Kwaliteit heeft te maken met de juiste dingen goed doen. Elke school bepaalt voor zichzelf wat de juiste dingen zijn. De school houdt rekening met de regelgeving en met de schooleigen doelen. Ze betrekt hierbij het schoolteam. Wat in de klas gebeurt, zorgt ervoor dat lerenden kunnen opgroeien tot zelfstandige, sociale en veerkrachtige mensen. Dit draagt eveneens bij tot goede leerprestaties. Daarom concretiseert de school haar visie tot op de praktijkvloer.

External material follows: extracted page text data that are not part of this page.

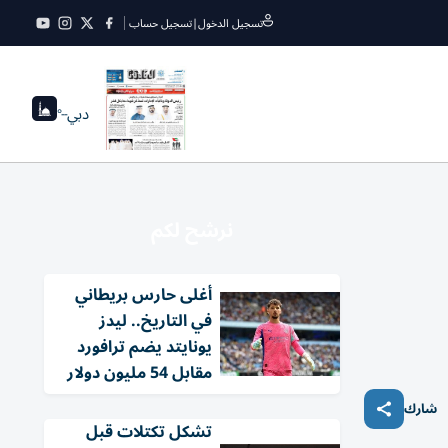
تسجيل الدخول
|
تسجيل حساب
دبي
--°
نرشح لكم
أغلى حارس بريطاني
في التاريخ.. ليدز
يونايتد يضم ترافورد
مقابل 54 مليون دولار
شارك
تشكل تكتلات قبل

Scholen onderzoeken, borgen en verbeteren op systematische wijze hun onderwijskwaliteit. Ze bepalen zelf de inhoud en de methode voor de eigen kwaliteitszorg op basis van hun vaststellingen, prioriteiten of doelen. Bij het zelf analyseren en evalueren van de onderwijskwaliteit gebruikt de school diverse relevante bronnen en betrekt ze belanghebbenden. De resultaten en effecten die de school bij de lerenden bereikt, vormen daarbij samen met de context- en inputkenmerken het uitgangspunt. Er is maar sprake van systematiek als de school op geregelde basis haar werking evalueert. Naast het systematische is het cyclische karakter van kwaliteitszorg belangrijk. Een cyclus herhaalt niet de vorige maar voegt er iets aan toe. Op die manier wordt bij elke cyclus kwaliteit verder ontwikkeld.
Zorgen voor kwaliteit veronderstelt dat de school op geregelde basis processen plant, uitvoert, controleert, bijstuurt waar nodig en verankert in de werking. Bij deze kwaliteitsontwikkeling is het van belang dat de school rekening houdt met de veranderende contexten, zich positioneert ten opzichte van vergelijkbare anderen en rekening houdt met externe evaluaties. Belanghebbenden hebben het recht om te weten hoe de school voor de eigen onderwijskwaliteit zorgt en die ontwikkelt. In de school heerst een kwaliteitscultuur als alle teamleden en de school als organisatie zichzelf bevragen, de kwaliteit borgen en waar nodig bijstellen.